2 types de confiance :

  1. Basée sur la connaisssance (knowledge-based trust)

    • Elle émerge des interactions continues entre les membres
    • Elle s’enracine dans la connaissance mutuelle des membres et la capacité de prédire à quoi s’attendre et comment l’autre partie se comportera dans une certaine situation (Tschannen-Moran et al, 2001)
    • Pour Granovetter (1985), l’activité économique dans les organisations est ancré/imbriqué dans les réseaux sociaux existant qui détermine le comportement de l’organisation (social network theory). Cela signifie que les membres sont plus enclins à se rapprocher des (leurs) réseaux pré-existant pour contribuer ou obtenir des savoirs (comportement prévisible, connaissance de la capacité de la CoP…).
    • Une autre confiance concerne la confiance inter-personnelle. Elle se base sur  des attributs tels que la fiabilité, la transparence, la compétence, l’intégrité (et l’inquiétude du manager pour ses employés s’il s’agit d’un manager).
  2. Basée sur l’institution (institution-based trust)

    • Si la confiance envers l’institution est établie, alors les personnes peuvent participer dans des KN où les membres sont méconnus. Il faudrait donc avoir confiance en l’organisation (intégrité de l’entité sociale élargie) et dans les compétences des membres. les structures en place assurent la confiance.
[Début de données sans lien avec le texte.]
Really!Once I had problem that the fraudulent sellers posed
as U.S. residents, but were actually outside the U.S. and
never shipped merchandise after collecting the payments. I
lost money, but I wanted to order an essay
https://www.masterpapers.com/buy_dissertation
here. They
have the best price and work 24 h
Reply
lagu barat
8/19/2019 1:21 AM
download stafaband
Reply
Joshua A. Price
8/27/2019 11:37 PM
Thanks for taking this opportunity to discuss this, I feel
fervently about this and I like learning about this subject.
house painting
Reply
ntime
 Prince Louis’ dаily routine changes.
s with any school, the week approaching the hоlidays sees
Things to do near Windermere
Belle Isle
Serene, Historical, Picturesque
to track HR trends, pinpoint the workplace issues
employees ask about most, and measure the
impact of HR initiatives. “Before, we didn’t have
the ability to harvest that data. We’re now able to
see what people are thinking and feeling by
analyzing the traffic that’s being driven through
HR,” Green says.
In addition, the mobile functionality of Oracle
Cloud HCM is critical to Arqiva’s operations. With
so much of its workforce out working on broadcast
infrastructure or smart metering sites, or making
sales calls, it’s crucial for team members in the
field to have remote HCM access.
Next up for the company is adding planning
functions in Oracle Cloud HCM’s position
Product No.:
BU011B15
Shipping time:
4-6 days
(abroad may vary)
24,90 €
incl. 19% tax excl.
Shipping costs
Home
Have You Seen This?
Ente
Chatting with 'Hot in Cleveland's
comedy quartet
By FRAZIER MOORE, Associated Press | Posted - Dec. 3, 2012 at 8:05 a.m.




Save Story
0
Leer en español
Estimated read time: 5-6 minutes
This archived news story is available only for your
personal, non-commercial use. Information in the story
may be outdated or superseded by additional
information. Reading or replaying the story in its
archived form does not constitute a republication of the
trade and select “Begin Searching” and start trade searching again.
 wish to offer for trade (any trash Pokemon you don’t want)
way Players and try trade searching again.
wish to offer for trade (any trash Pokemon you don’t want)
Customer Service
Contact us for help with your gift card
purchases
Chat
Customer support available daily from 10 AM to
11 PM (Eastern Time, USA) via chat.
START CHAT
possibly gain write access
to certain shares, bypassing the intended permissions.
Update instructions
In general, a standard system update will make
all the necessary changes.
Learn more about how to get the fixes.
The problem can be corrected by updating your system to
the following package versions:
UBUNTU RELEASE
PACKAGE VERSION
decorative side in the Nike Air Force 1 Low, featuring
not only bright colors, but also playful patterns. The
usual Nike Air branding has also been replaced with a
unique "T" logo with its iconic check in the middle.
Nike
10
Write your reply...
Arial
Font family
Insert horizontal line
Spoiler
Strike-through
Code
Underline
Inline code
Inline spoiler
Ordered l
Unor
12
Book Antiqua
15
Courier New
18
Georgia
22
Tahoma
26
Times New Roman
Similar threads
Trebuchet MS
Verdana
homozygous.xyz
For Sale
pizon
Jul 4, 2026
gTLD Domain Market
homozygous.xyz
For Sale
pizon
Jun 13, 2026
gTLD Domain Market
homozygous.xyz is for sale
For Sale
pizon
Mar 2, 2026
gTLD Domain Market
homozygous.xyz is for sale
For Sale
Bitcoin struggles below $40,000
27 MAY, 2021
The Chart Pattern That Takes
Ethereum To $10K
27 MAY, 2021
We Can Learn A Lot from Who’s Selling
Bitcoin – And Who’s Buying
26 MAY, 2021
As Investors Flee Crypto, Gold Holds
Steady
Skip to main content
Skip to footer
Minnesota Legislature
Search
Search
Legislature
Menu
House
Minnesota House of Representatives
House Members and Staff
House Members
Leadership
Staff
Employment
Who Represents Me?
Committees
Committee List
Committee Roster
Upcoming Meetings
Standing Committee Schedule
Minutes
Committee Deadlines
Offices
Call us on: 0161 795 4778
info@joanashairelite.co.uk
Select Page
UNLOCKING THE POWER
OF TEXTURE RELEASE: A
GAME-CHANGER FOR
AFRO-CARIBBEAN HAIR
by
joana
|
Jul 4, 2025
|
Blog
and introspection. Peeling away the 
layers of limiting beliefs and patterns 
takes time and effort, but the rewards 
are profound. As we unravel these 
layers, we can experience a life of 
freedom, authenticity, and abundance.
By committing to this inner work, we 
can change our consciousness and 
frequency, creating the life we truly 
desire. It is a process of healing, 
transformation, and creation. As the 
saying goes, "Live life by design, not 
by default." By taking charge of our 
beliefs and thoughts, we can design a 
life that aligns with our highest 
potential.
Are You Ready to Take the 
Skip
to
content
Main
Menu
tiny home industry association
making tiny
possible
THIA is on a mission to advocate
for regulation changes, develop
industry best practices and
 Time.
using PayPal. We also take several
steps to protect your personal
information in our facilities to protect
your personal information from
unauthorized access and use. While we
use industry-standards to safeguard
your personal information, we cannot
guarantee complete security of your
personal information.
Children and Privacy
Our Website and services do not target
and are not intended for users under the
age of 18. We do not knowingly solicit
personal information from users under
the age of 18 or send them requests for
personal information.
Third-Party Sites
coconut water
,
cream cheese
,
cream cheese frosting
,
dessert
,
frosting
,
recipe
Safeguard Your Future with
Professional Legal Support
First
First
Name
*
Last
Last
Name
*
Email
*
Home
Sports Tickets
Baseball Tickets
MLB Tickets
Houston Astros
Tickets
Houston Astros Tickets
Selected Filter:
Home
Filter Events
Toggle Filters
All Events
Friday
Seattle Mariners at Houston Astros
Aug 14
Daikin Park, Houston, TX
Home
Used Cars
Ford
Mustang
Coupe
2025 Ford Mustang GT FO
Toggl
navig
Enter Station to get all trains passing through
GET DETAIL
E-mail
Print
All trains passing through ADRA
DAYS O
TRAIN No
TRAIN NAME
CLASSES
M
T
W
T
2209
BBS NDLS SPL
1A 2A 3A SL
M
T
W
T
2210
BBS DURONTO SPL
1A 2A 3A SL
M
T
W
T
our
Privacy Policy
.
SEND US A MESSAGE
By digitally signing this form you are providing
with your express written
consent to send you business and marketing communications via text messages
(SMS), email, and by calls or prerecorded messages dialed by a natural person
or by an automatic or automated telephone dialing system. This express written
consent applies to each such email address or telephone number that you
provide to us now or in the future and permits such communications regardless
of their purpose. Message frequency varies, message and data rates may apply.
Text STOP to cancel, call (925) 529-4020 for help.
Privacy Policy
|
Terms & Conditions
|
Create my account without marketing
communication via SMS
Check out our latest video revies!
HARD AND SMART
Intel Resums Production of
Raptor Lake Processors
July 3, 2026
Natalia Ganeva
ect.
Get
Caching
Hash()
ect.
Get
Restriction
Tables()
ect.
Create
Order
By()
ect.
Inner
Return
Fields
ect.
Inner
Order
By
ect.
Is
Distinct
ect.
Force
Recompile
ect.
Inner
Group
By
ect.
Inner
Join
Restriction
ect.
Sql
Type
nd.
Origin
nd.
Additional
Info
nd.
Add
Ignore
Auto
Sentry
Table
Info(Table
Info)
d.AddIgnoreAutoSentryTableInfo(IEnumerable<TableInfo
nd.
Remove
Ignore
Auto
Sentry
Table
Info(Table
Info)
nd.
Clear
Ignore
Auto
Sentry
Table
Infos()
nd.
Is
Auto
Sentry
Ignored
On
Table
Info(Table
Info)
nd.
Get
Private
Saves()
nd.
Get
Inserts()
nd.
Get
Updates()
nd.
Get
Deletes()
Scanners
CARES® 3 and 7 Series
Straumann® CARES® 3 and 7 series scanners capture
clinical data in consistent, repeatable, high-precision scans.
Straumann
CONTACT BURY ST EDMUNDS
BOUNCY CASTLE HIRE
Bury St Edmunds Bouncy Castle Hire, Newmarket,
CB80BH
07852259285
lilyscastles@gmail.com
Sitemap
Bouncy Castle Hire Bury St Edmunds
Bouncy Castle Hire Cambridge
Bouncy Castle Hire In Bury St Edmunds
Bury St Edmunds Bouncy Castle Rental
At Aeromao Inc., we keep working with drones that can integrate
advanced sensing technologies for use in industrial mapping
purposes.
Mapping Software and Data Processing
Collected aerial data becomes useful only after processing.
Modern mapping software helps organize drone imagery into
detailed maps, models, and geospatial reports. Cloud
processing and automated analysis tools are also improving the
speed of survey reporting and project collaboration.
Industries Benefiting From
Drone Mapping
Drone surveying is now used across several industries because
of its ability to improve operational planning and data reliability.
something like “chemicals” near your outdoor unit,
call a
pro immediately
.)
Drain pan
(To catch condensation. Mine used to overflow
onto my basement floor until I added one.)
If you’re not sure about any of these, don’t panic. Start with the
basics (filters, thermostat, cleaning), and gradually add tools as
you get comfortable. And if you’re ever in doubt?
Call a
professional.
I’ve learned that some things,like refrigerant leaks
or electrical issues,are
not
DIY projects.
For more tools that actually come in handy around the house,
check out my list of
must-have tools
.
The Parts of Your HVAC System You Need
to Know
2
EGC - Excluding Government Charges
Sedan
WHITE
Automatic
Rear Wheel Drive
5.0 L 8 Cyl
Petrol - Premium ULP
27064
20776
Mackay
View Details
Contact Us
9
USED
Éléments à considérer pour constituer des communautés de partage de connaissances

  • un ensemble de normes institutionnelles favorisant la confiance institutionnelle : afficher clairement que le partage de connaissances est une norme, que l’organisation a confiance dans les employés, que partager est une obligation morale.
  • S’appuyer sur des CoP existantes pour bâtir la confiance et faire évoluer vers les CoPv
  • Des normes et standards clairement communiqués pour réduire l’anxiété des interventions

Derrière le modèle de CoPv du KM, le rôle des professionnels du KM n’est pas tant d’aider à capturer et distribuer les savoirs, mais de créer les conditions pour sa génération et sa dissémination. Ce travail encourage la permission des interactions communautaires, promeut les conditions d’un échange ouvert d’idées et d’information, la création de temps et d’espaces pour échanger des histoires et de l’expertise, et le soutien de la pensée créative (innovative thinking). Dans le même temps, les professionnels du KM doivent éviter de tenter de manager les communautés de pratique. Un thème commun dans une grande partie de la littérature est la reconnaissance que les CoP ne répondent pas bien à l’ingérence et, en fait, les efforts de management externe peuvent asphyxier une CoP autrement plus prospère.

Source

Ardichvili, A., Page, V., & Wentling, T. (2003). Motivation and barriers to participation in virtual knowledge-sharing communities of practice. Journal of Knowledge Management, 7(1), 64–77.